I woke up on an August morning sure that I needed to write Vanguard. The nation was awakening to the upcoming anniversary of the Nineteenth Amendment, but it was at risk for forgetting Black women’s side of that story. I am grateful to Roz Foster, who took my call and then worked with me to transform a late-summer urge into a book worthy of the women whose lives it chronicles. At Basic Books, Brian Distelberg has been a frank, demanding, and committed editor whose team has made Vanguard the best book it could be. Johns Hopkins University has supported my commitment to these stories by providing time and research support. Special thanks go to the Hopkins students in my courses on the history of women and the vote. Vanguard has benefited from their careful criticism of early drafts.3
It is my great fortune to be surrounded by people who believe in my work and guide my ambitions. I must single out two of them here. First is my friend, historian Erica Armstrong Dunbar. When I first whispered to her my desire to tell the story of two hundred years of Black women’s politics, Erica told me I could and that I must. In the months since, she has shown me how to do just that, even while juggling the demands of her own important work. My advice to students: pay attention to that interesting classmate seated next to you in the lecture hall, because she might just be the lifelong friend who shares your values and commitments. Second is my agent, Tanya McKinnon. Our partnership emerged out of one part happenstance—a shared taxi ride—and another part of deep connection that feels timeless. Tanya and her team generously came on board to support Vanguard and help me project its stories out into a world that badly needs them.

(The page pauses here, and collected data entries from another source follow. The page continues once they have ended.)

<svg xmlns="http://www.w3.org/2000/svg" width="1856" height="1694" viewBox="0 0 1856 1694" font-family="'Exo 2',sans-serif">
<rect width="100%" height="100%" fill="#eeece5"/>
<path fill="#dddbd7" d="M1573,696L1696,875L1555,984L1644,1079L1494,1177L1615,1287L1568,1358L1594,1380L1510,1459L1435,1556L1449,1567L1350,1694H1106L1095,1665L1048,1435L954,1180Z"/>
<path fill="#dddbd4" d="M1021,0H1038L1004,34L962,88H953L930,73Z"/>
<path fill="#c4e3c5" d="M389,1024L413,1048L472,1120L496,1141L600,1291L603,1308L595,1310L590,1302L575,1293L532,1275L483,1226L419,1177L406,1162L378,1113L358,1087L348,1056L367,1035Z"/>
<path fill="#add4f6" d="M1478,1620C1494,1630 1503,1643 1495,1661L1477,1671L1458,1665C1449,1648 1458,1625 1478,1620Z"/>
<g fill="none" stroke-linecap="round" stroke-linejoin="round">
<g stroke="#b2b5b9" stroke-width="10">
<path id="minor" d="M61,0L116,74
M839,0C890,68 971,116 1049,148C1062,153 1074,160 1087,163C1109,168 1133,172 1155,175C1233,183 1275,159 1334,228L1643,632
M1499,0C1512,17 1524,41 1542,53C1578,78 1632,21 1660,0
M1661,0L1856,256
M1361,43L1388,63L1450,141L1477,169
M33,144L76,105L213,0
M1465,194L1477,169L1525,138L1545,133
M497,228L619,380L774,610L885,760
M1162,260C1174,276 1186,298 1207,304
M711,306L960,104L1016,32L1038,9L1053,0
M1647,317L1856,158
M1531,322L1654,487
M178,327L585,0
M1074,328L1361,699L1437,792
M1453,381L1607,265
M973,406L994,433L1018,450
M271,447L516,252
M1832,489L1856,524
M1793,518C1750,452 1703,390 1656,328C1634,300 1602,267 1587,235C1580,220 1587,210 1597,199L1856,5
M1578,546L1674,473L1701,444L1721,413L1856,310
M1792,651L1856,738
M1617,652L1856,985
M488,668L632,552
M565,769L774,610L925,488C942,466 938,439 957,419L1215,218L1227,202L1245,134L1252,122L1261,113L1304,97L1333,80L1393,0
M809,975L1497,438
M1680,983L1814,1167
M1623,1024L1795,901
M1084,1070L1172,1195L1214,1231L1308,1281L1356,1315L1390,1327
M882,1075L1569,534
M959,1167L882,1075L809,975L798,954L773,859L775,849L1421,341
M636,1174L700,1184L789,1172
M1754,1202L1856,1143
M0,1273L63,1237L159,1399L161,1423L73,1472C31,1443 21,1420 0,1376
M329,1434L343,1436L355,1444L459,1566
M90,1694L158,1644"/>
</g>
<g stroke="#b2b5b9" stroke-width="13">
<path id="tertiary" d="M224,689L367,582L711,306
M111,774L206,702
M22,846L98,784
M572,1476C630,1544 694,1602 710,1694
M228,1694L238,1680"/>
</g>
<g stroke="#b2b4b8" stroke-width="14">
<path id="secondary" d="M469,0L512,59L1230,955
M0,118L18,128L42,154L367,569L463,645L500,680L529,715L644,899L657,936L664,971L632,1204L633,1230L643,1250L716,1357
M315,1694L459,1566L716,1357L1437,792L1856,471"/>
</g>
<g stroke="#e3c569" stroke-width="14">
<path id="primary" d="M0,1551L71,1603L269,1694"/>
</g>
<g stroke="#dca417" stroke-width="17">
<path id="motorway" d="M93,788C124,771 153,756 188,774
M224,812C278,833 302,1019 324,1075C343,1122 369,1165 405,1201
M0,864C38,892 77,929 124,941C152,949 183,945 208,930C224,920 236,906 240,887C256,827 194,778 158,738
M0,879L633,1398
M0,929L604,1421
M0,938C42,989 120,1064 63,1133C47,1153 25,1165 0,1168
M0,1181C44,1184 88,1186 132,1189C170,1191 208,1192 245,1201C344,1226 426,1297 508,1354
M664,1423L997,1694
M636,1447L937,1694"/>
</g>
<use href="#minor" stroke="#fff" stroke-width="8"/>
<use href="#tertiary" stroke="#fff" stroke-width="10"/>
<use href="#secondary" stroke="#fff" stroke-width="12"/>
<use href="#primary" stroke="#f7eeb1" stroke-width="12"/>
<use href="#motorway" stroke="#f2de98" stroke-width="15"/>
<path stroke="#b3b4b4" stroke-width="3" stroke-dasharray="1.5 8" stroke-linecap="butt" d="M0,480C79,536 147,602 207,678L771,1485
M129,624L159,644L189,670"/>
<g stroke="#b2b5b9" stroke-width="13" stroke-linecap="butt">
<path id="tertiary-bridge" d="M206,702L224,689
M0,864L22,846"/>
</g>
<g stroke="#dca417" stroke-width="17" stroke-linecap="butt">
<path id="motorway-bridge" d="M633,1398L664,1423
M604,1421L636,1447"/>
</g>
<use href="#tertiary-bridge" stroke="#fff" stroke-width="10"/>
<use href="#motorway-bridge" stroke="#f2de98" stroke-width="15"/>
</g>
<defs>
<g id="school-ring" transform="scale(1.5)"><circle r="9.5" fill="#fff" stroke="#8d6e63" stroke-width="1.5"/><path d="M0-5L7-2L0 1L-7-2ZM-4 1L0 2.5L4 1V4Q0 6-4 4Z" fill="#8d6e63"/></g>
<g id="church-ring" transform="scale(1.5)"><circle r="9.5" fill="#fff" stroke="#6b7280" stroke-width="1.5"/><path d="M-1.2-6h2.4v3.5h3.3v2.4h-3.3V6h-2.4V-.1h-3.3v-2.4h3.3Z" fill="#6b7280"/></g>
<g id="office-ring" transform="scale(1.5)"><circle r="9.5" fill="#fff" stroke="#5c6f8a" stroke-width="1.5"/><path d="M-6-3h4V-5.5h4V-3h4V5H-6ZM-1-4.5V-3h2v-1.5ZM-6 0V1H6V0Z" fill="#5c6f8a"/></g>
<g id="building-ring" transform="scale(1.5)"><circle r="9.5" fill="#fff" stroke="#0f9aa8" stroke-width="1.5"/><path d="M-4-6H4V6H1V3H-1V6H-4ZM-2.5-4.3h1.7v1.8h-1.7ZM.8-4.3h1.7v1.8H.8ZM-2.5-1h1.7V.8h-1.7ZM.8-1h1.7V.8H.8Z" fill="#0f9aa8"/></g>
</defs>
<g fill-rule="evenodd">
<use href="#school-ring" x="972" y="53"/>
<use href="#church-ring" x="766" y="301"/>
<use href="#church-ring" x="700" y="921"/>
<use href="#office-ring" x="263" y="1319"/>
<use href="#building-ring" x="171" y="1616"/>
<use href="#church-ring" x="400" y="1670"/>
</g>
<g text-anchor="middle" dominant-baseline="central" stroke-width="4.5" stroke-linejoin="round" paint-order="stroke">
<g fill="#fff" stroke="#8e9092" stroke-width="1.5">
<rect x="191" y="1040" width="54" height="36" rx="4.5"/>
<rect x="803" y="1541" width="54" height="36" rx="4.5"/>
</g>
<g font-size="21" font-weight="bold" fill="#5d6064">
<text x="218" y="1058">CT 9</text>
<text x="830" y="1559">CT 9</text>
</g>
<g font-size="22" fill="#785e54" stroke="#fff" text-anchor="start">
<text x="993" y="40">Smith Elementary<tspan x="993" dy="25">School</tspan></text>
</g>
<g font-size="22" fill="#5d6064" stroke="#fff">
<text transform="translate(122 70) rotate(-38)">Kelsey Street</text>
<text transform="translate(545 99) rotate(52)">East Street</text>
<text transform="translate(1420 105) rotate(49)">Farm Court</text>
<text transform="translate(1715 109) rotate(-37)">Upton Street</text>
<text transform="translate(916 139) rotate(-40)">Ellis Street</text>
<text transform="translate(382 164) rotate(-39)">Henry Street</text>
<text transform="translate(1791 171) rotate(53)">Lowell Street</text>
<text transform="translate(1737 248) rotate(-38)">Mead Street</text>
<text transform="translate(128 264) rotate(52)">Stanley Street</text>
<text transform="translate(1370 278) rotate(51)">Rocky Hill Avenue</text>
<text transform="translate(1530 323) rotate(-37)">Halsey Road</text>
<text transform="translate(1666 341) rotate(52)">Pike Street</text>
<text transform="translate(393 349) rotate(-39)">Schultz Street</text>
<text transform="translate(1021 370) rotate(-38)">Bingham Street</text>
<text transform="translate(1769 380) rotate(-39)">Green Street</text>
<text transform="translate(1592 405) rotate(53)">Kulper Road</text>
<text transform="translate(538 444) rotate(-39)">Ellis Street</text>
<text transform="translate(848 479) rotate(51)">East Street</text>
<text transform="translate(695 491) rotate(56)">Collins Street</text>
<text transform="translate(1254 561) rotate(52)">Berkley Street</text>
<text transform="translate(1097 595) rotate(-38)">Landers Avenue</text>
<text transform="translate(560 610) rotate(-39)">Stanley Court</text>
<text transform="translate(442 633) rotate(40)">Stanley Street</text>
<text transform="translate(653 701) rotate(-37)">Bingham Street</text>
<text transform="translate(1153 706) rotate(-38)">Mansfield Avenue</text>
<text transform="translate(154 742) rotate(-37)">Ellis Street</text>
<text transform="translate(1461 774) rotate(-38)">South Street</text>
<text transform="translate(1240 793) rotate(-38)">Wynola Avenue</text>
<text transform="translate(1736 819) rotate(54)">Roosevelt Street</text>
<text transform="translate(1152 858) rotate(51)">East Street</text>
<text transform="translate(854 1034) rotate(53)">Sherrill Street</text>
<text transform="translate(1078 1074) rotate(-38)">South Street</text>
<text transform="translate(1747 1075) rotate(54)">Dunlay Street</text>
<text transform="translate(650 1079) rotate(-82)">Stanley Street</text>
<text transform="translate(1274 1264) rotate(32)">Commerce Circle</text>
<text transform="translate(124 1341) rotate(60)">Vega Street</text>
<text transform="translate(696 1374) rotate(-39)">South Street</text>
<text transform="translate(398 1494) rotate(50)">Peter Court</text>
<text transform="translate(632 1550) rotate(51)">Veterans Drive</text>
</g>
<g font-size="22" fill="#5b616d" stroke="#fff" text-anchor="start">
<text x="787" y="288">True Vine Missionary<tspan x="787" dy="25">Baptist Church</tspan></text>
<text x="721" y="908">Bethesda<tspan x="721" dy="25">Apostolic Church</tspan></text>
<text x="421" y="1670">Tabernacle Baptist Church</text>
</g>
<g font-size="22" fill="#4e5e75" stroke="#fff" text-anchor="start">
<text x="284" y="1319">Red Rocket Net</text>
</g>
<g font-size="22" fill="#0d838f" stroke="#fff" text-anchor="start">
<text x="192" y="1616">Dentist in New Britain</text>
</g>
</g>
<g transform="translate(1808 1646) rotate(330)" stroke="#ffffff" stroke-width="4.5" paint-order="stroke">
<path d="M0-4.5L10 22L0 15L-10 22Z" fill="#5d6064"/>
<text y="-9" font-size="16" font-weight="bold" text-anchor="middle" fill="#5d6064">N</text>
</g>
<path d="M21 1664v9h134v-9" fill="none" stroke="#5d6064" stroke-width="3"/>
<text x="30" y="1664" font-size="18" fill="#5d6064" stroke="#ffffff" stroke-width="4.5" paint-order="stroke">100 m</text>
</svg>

My families, Jones and Hébrard, are my foundation. Thank you to my brother, Paul, and his wife, Heidi, for their unflagging support for my work and for permitting me to tell a bit of our own family story here. Much of this book was written in La Grande-Motte, France, in the seaside home of my mother-in-law, Blanche “Mimi” Hébrard, who has mostly forgiven me for the hours stolen from family time to write. My husband, historian Jean Hébrard, has been Vanguard’s biggest champion. He has carved time out of his own work to support the book, from the afternoon I interrupted our summer vacation to hatch an idea, through the days and nights spent turning that idea into prose. Jean’s steady love for me and for the women from whom I come lifts us all up.
This book is dedicated to my great-great-great-grandmother Nancy Belle Graves. She was born enslaved in 1808, lived to see emancipation, and then remade her family in partnership with her husband, Edmund Graves, after the Civil War and in freedom. Understanding Nancy’s life story and how a women’s movement grew up out of her experiences and her concerns has forever changed my perception of what voting rights can and should mean. Vanguard is also dedicated to Nancy’s daughters, and I count myself among them. But when I speak of Nancy’s daughters, I am referring to women far beyond those in my particular family. I have written Vanguard for all the daughters of Black women like Nancy Graves, who persisted in the face of some of the most brutal, degrading, and undignified circumstances this nation has ever known. Out of their lives—a mix of grief, despair, joy, and hope—we produce our own beautiful truths.